Los hoteles nos necesitan. Igual que nosotros necesitamos a los hoteles. Yo le invito a que se aloje en un hotel. También a que se aloje en esta columna, que tal vez no es de cinco estrellas pero sí podría ser un confortable lugar donde pasar el rato del café. A eso aspiramos los columnistas. Aspiramos a tenerle a usted, lector, acomodado en estas líneas un pequeño espacio de tiempo en el que se olvide del mundo o, mejor, se indigne con él.

Yo en los hoteles nunca me he indignado, más bien he vivido cosas estupendas, como una luna de miel, una despedida de soltero, la resaca tras la fiesta de un premio literario o el descanso de un viaje transoceánico. Mis hoteles favoritos están en Málaga, Torremolinos, Marbella, Conil, Madrid y Nueva York, sin olvidarme de mis muy frecuentados Bilbao y Madrid.

Yo he pasado mucho miedo en un hotel de Amsterdam y creí que me moría en uno de Budapest. He reído mucho en uno de Berlín y lo pasé de lujo con mis padres en unos cuantos de Londres. Me atracaron en un hostal infecto de Tesalónica y en Constanza, pedí una pizza a la habitación y me trajeron a una señora en bikini. En un hotel de Florencia nos metieron a seis en una habitación de dos. En Palermo me quedé tan prendado de la vista, el puerto, el caos y la trasplantada fealdad en un bello paisaje, que escribí allí mismo en una mañana siete folios que luego perdí en una cena en Taormina, que es donde uno debe alojarse cuando va a Sicilia, y no en Palermo, que está en el otro extremo de la isla y tienes además que conducir mucho para ver Agrigento.

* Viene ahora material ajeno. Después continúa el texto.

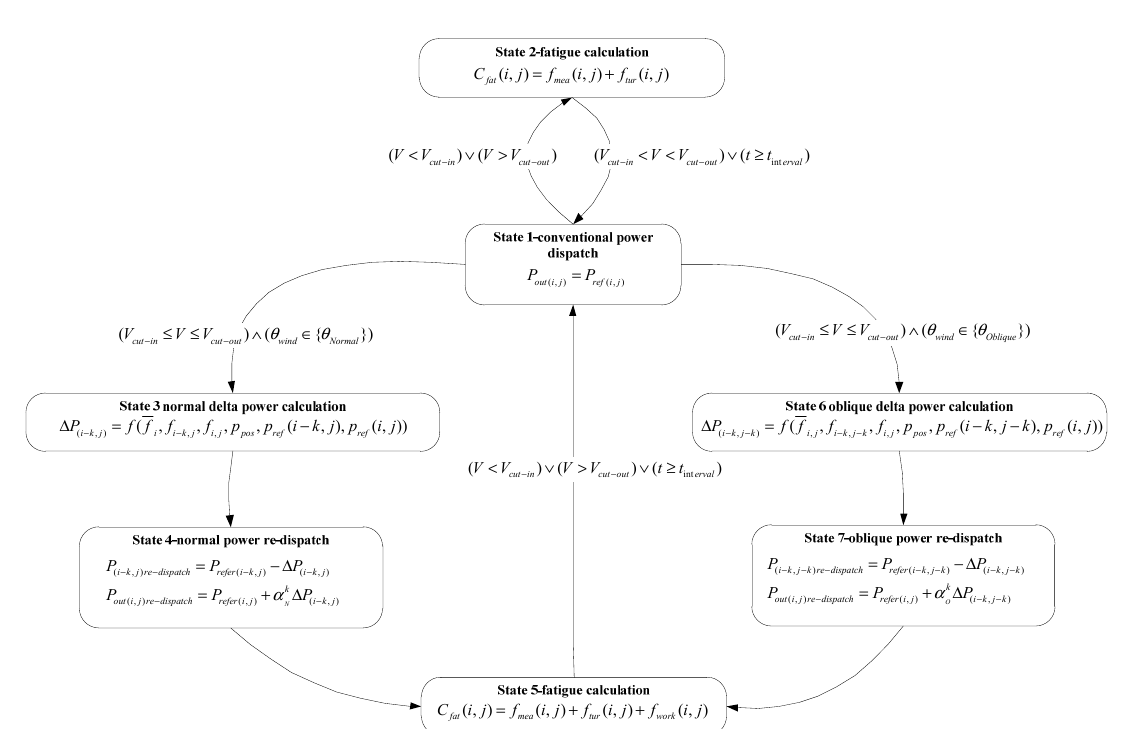
Figure 5. Improved control topology of the wind farm main controller.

Hay que ir a los hoteles. A dormir o a sus bares. Cuando una amistad se forja en un bar de hotel ya la amistad se queda para siempre, dado que es una amistad art decó o minimalista o de cóctel de media tarde, que espolea la sinceridad. O sea, es indestructible. Basada en lo extraordinario. Estoy deseando volver a Las Palmas y a Granada, a París y a Praga, en uno de cuyos hoteles ambienté una larga escena de una novela. Había un piano en ese hotel, piano con casi un siglo, que tocaron astrohúngaros, nazis, estalinistas, celebridades y músicos anónimos que fumaban en boquilla. Una pareja de músicos decidió, después de leer el libro, viajar a ese hotel y conocer el piano. Y me escribieron y vinieron a verme fascinados.

Yo no tuve ningún mérito, pero vendí un libro y logré huéspedes para ese hotel, que no necesita de nadie y en el que el tiempo parece haberse detenido. No porque sea cutre, sí por el hecho de ser de estilo entreguerras.